___ The records ___
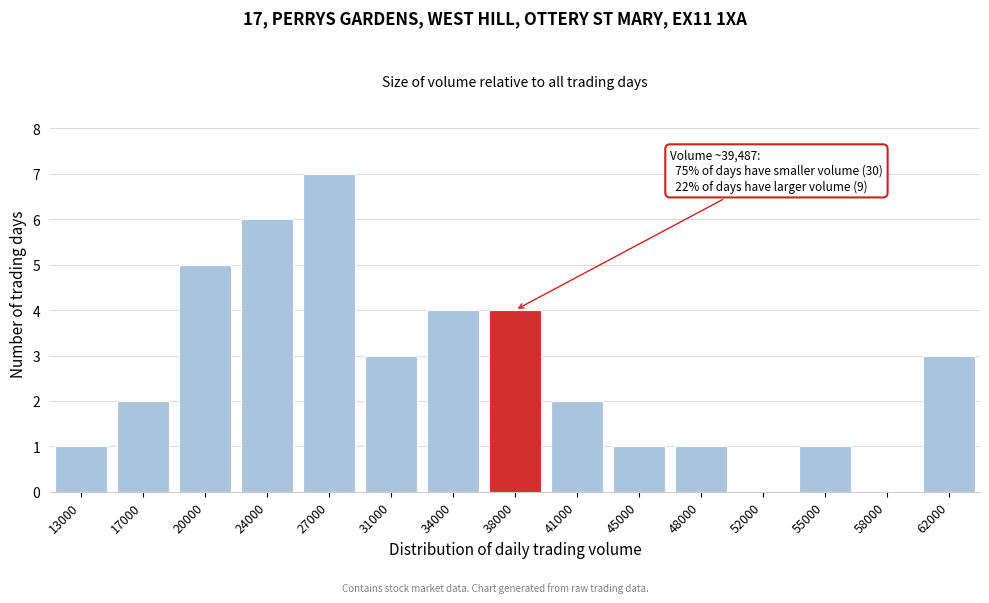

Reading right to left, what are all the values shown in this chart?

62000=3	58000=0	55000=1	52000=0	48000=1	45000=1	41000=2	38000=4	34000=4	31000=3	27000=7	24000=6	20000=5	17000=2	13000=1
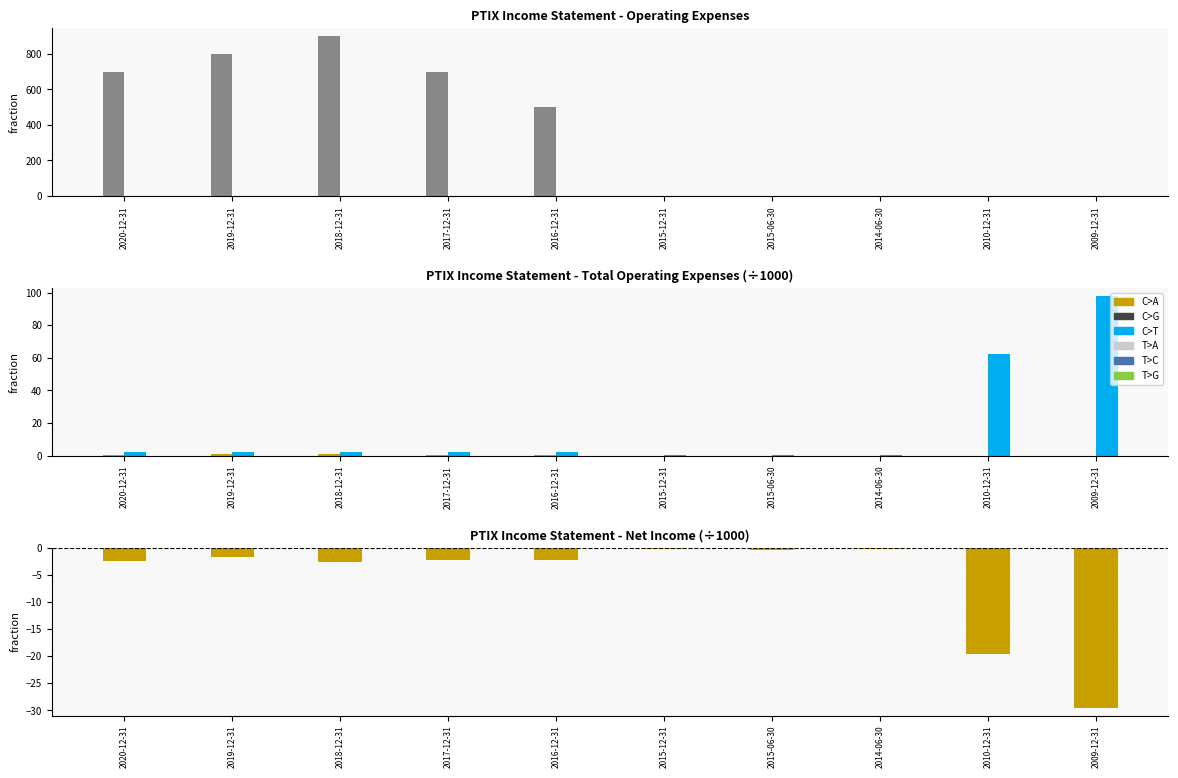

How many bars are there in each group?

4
___
> **Directions for this task**
Change "chart" to "graph" throughout the data and give it again with everything else unchanged. Leave the pictures out.

> **Written response**
Reading right to left, what are all the values shown in this graph?

62000=3	58000=0	55000=1	52000=0	48000=1	45000=1	41000=2	38000=4	34000=4	31000=3	27000=7	24000=6	20000=5	17000=2	13000=1

How many bars are there in each group?

4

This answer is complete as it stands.